General characteristics
- Class & type: Sphinx-class cruise ship (modified)
- Tonnage: 71,304 GT; 45,266 NT; 7,833 DWT;
- Length: 253.26 m (830.91 ft)
- Beam: 32.2 m (105.64 ft)
- Height: 61 m (200 ft)
- Draught: 7.3 m (23.95 ft)
- Decks: 14
- Installed power: 36,000 kW (combined)
- Propulsion: Diesel-electric; two shafts (2 × 12,500 kW)Fixed-pitch propellers; Two bow thrusters; Two stern thrusters;
- Speed: 21 knots (39 km/h; 24 mph)
- Capacity: 2,700 Passengers (maximum)
- Crew: 620

= AIDAstella =

Cruise ship built in 2013

AIDAstella is a Sphinx-class cruise ship, built at Meyer Werft for AIDA Cruises. She is the seventh Sphinx series ship, preceded by sisters AIDAdiva, AIDAbella, AIDAluna, AIDAblu, AIDAsol and AIDAmar. AIDAstella was delivered to the shipping company by Meyer Werft on 11 March 2013.

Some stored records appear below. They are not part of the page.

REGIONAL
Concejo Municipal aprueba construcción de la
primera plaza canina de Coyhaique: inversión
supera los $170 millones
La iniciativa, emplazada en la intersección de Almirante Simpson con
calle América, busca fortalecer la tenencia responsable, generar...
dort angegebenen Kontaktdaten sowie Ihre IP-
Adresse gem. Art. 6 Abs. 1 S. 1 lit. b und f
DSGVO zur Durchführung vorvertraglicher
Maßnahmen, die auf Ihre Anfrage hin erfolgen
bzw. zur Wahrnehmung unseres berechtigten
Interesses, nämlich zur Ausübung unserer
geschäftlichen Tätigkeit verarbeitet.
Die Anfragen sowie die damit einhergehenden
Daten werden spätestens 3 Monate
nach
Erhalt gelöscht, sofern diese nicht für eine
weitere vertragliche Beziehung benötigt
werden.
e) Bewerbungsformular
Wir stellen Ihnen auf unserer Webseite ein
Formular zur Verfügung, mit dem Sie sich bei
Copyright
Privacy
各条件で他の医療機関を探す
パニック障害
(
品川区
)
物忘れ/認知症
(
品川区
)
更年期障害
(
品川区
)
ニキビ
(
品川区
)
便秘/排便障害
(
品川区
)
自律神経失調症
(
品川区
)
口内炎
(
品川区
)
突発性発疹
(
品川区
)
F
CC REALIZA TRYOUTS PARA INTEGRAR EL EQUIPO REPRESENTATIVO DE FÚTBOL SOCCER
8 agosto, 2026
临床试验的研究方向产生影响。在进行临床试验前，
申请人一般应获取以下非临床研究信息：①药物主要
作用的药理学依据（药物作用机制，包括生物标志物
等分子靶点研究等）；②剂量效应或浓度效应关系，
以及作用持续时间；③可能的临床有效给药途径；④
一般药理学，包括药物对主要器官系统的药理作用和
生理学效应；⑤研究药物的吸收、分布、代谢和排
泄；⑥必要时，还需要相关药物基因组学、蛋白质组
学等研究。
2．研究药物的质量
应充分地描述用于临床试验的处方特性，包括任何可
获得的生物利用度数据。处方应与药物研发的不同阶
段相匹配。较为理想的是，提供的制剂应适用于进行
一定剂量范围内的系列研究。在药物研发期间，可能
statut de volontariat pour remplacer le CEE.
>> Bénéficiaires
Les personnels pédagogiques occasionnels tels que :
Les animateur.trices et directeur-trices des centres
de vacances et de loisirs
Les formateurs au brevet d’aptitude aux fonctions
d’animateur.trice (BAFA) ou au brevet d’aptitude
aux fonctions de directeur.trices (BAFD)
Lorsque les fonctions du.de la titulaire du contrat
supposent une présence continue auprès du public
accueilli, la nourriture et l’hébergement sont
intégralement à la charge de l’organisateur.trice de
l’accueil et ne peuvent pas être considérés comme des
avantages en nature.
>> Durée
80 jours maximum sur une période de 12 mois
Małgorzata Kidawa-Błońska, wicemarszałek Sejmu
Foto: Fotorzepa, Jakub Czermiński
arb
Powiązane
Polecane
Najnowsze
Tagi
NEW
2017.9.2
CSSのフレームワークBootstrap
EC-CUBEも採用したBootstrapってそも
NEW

AIDAstella is of the same size as her sister ships (71,300 Gross Tons).
Two five bladed propellers drive her through the water at 23 knots. She also features a pair of bow thrusters, a pair of stern thrusters, a pair of stabilisers and twin rudders.

From 3 to 8 March 2018, AIDAstella underwent a dry dock in Dubai during which various public venues were refurbished.